Take a look at what he had to say below, where the filmmaker reveals he isn't interested in developing anything else except for these Pandora-set sequels.

"I've divided my time over the last 16 years over deep ocean exploration and filmmaking. I've made two movies in 16 years, and I've done eight expeditions. Last year I basically completely disbanded my production company's development arm. So I'm not interested in developing anything.

I'm in the "Avatar" business. Period. That's it. I'm making Avatar 2, Avatar 3, maybe Avatar 4, and I'm not going to produce other people's movies for them. I'm not interested in taking scripts. And that all sounds I suppose a little bit restricted, but the point is I think within the Avatar landscape I can say everything I need to say that I think needs to be said, in terms of the state of the world and what I think we need to be doing about it. And doing it in an entertaining way. And anything I can't say in that area, I want to say through documentaries, which I'm continuing.
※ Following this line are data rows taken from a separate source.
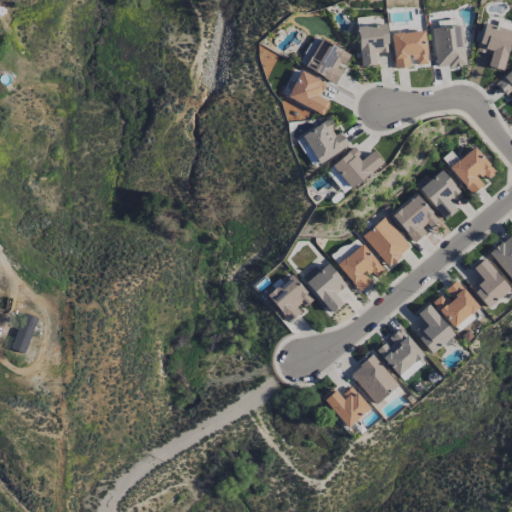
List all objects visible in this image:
building: (370, 42)
building: (494, 44)
building: (448, 46)
building: (408, 49)
building: (325, 60)
building: (506, 84)
building: (307, 92)
road: (456, 101)
building: (324, 140)
building: (306, 151)
building: (355, 165)
building: (471, 170)
building: (337, 179)
building: (439, 194)
building: (414, 218)
building: (385, 241)
building: (503, 255)
building: (359, 267)
building: (487, 283)
road: (416, 285)
building: (324, 286)
building: (288, 297)
road: (38, 302)
building: (454, 304)
building: (431, 329)
building: (23, 333)
building: (398, 351)
building: (410, 370)
building: (372, 379)
building: (345, 405)
road: (201, 428)
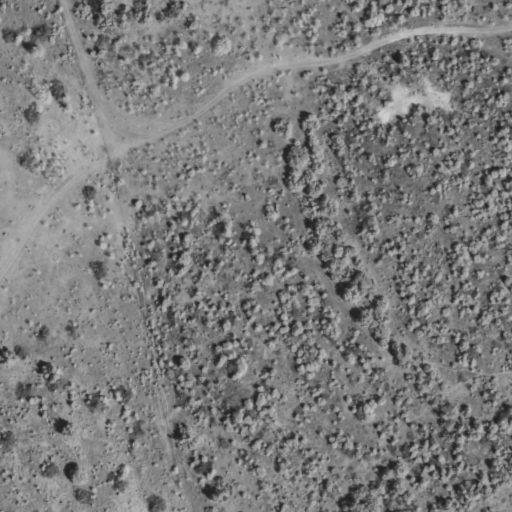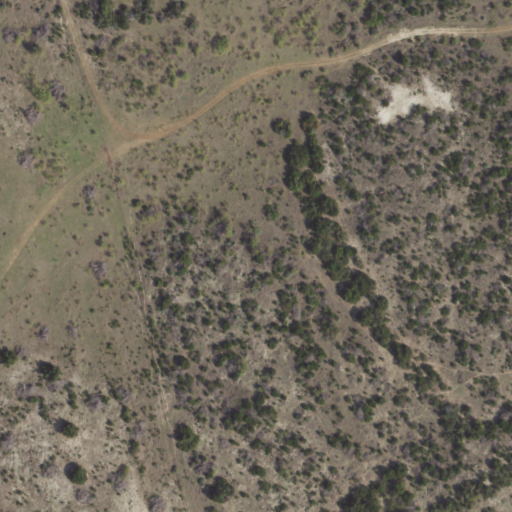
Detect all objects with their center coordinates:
road: (229, 93)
I've done five documentaries in the last 10 years, and I'll hopefully do a lot more. In fact, I'm doing one right now, which is on this, the DeepSea Challenge project that we just completed the first expedition. So that'll be a film that'll get made this year and come out first quarter of next year."
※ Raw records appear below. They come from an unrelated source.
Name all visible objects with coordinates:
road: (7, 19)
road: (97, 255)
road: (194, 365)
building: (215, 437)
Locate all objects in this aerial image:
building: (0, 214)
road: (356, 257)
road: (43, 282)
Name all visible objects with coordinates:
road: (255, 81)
Last month, we reported that the filmmaker wanted to make the long-delayed Battle Angel after his sequel to Avatar. It seems that plan may not come to fruition now. The director also gave a status update regarding the progress of Avatar 2 and Avatar 3.
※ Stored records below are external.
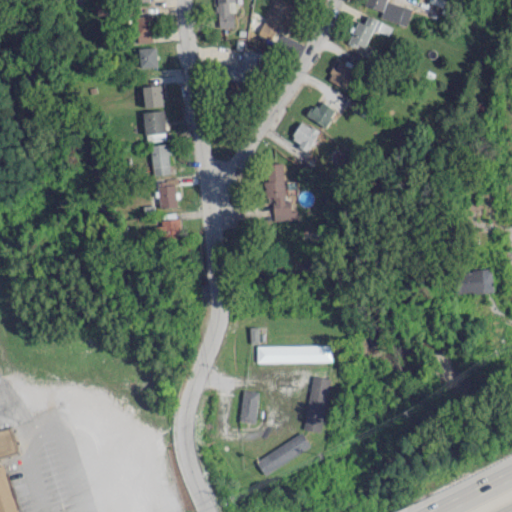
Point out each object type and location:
building: (390, 10)
building: (225, 13)
building: (275, 18)
building: (144, 27)
building: (367, 30)
building: (147, 56)
building: (240, 66)
building: (341, 73)
building: (152, 94)
building: (320, 112)
building: (154, 121)
road: (257, 131)
building: (304, 134)
building: (160, 158)
building: (277, 191)
building: (166, 192)
building: (168, 229)
road: (216, 259)
building: (474, 280)
road: (501, 315)
building: (254, 334)
building: (294, 352)
building: (316, 402)
building: (248, 405)
building: (282, 452)
road: (68, 459)
building: (7, 490)
building: (5, 492)
road: (469, 492)
road: (510, 511)
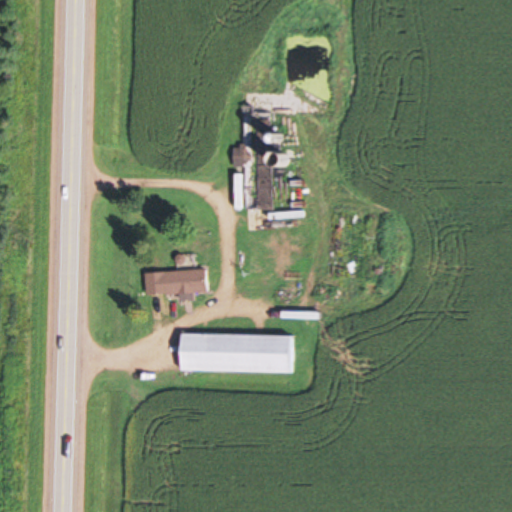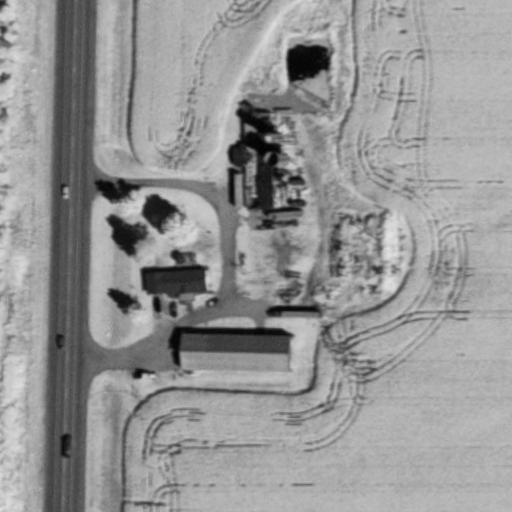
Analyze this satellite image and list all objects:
building: (261, 157)
road: (74, 256)
building: (191, 275)
building: (242, 351)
"We've spent the last year and a half on software development and pipeline development. The virtual production methodology was extremely prototypical on the first film. As then, no one had ever done it before and we didn't even know for two and half years into it and $100 million into it if it was going to work. So we just wanted to make our lives a whole lot easier so that we can spend a little more of our brainpower on creativity. It was a very, very uphill battle on the first film. So we've been mostly working on the tool set, the production pipeline, setting up the new stages in Los Angeles, setting up the new visual effects pipeline in New Zealand, that sort of thing. And, by the way, writing. We haven't gotten to the design stage yet. That'll be the next."